For all firms, clients are the most important stakeholders. Without satisfied clients there is simply no business, so understanding and mapping out their experiences when dealing with your organisation is crucial for two reasons: to ensure the client is being provided with an excellent service or product, and to help identify and manage areas of the business or activities for further improvements.
A well-proven methodology that can help you achieve these vital objectives is Lean. Lean is a process improvement approach that originated with Toyota in the manufacturing sector and has since been adopted by many other industries and the professions.
It is based on the philosophy of defining value from the customer’s viewpoint, and continually improving the way in which value is delivered.
Client journey
The first step in mapping a client’s experience with your practice is to identify their journey from start to finish, as well as regular periodical interactions including the supply of goods or services.
Begin by mapping out the entire process on a whiteboard or similar. Ensure that relevant team members are included so that all the steps involved in a particular process are captured, documented and properly understood.
It may start with an initial consultation where clients meet with a team member to discuss their specific needs and requirements. That may be followed by a formal letter of engagement leading to an onboarding process whereby the client provides documentation and information to the team, who ultimately deliver a set of final accounts or perhaps a business plan.
Then there are final outputs, such as reports, financial statements, tax returns or a business plan produced after working with the client and providing regular updates. Finally, the process ends with issuing an invoice, and ideally prompt payment by the client.
Asking 'why' five times helps get to the root cause of an issue
Is it worth it?
The next step is to identify which activities add value and which do not in the process you have mapped out. Value-adding activities are those that directly contribute to a client’s experience, whereas non-value-adding activities are those that do not. For this reason it is crucial that all activities that do not add value are clearly identified so that the efficiency of the client’s journey can be improved.
Examples of value-added activities are meeting with clients to discuss their needs, preparing financial statements or business plans, and providing regular updates or feedback. Activities that do not add value, on the other hand, may include waiting for a response from a client or unnecessary paperwork that could be eliminated from the process.
To distinguish between the two activities, you can use the ‘five whys’ technique, which involves asking why five times to get to the root cause of an issue.
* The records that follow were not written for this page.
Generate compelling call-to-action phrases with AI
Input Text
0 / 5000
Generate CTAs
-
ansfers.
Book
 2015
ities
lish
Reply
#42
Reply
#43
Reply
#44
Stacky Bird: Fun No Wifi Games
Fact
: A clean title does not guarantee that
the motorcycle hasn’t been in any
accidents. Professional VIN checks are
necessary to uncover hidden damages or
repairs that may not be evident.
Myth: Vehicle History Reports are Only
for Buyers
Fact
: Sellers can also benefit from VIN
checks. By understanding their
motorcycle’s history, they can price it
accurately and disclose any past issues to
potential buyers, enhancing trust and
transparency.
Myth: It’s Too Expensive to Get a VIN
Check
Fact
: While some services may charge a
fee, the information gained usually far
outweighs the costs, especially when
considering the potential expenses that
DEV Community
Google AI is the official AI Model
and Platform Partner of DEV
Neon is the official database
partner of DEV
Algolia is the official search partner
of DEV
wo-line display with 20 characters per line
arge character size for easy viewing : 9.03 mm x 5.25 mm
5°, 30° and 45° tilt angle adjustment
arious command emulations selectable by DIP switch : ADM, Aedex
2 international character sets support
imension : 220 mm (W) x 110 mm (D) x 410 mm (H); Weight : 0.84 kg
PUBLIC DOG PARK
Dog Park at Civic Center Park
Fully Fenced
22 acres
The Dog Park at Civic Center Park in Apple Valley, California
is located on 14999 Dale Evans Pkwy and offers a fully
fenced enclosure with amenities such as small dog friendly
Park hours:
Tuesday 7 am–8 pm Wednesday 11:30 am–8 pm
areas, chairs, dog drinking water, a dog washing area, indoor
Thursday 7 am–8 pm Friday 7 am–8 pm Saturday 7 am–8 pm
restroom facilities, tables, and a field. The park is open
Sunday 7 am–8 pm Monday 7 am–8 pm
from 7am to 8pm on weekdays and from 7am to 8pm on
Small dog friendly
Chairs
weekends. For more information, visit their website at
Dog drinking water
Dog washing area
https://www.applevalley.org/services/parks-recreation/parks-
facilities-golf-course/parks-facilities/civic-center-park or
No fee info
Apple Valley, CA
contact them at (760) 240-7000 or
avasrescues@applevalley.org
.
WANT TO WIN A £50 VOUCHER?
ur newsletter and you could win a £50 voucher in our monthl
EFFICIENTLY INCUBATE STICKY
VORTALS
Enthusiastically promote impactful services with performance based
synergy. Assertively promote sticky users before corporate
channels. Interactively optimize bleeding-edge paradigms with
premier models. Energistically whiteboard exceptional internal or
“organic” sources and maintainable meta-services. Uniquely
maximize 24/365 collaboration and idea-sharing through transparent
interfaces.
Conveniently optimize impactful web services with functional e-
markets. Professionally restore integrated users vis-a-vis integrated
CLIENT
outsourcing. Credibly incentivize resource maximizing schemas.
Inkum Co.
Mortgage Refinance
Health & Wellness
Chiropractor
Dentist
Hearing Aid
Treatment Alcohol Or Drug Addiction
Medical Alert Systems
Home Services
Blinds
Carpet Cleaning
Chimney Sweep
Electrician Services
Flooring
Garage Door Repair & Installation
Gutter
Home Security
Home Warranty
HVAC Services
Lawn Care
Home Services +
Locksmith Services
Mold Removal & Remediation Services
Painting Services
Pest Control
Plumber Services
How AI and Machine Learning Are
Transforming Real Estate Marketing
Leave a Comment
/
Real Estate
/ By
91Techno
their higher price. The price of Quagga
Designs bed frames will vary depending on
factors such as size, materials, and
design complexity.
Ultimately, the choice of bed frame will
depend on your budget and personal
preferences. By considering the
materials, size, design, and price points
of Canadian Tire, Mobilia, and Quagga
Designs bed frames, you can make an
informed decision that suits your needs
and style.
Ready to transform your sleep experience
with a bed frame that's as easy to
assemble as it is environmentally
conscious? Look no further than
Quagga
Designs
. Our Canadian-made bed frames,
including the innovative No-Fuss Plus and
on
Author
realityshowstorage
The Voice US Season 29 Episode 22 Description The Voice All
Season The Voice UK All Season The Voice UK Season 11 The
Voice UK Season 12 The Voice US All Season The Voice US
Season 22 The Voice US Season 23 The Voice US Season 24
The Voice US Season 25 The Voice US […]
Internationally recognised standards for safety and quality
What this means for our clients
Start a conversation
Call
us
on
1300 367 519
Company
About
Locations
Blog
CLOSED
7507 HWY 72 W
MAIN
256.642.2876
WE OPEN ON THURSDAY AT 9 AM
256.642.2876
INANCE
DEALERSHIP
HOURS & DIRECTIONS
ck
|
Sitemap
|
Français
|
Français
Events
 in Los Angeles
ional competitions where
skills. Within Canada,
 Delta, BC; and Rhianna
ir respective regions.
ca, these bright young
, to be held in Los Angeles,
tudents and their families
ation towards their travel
For example, if you identify that waiting for a response from a client is an activity that adds no value, you can ask why the response is needed; if the answer to that is the response is needed to complete the work, you can then ask why it is needed to complete the work, and so on until you uncover the root cause of the issue.
Identifying redundancy
Eliminating non-value-adding activities may involve streamlining processes, reducing bureaucracy and simplifying procedures to create a more efficient process that adds more value to your clients primarily by reducing related costs. For example, you may be able to automate some of your client communication to make it more efficient and less time-consuming.
The most effective way of removing activities that do not add value is to use technology optimally. For example, you can use online document management systems to reduce the amount of paperwork as well as to make it easier for clients to access their documents.
Lean is all about continuous improvement, so it is important to regularly seek client feedback when reviewing documented processes to identify specific areas for further improvement. The output of this exercise may well involve implementing new process changes based on client feedback or inefficiencies identified by your own in-house staff in their day-to-day work.
Metrics and teams are the two key steps in this process:
- Metrics or key performance indicators (KPIs) can be used to measure the effectiveness of the business processes – eg client satisfaction, query response times, or at its simplest, the time it takes your business to complete a common task. Monitoring these means you can more easily identify areas for further improvement, which can lead to further positive changes for all stakeholders.
- Involving the core team in the continuous improvement process by encouraging them to suggest improvements, either solicited or unsolicited, empowers them to make changes, which creates a culture of continuous improvement. To support this process, you should consider providing training and development opportunities for the team by improving their skills and knowledge – for example, by appointing a Lean champion.
It is also important to seek wider stakeholder feedback in addition to regularly reviewing business processes. This is key, as all practices and the businesses they support are continuously changing and evolving.
What is Lean?
At its core, Lean focuses on identifying and eliminating waste in a process, and by doing so adds value for clients and brings higher residual returns for business owners.
There are four key steps:
- identifying the client journey
- identifying value-adding and non-value-adding activities in a process
- removing non-value-adding activities from the process
- continuous improvement of a process.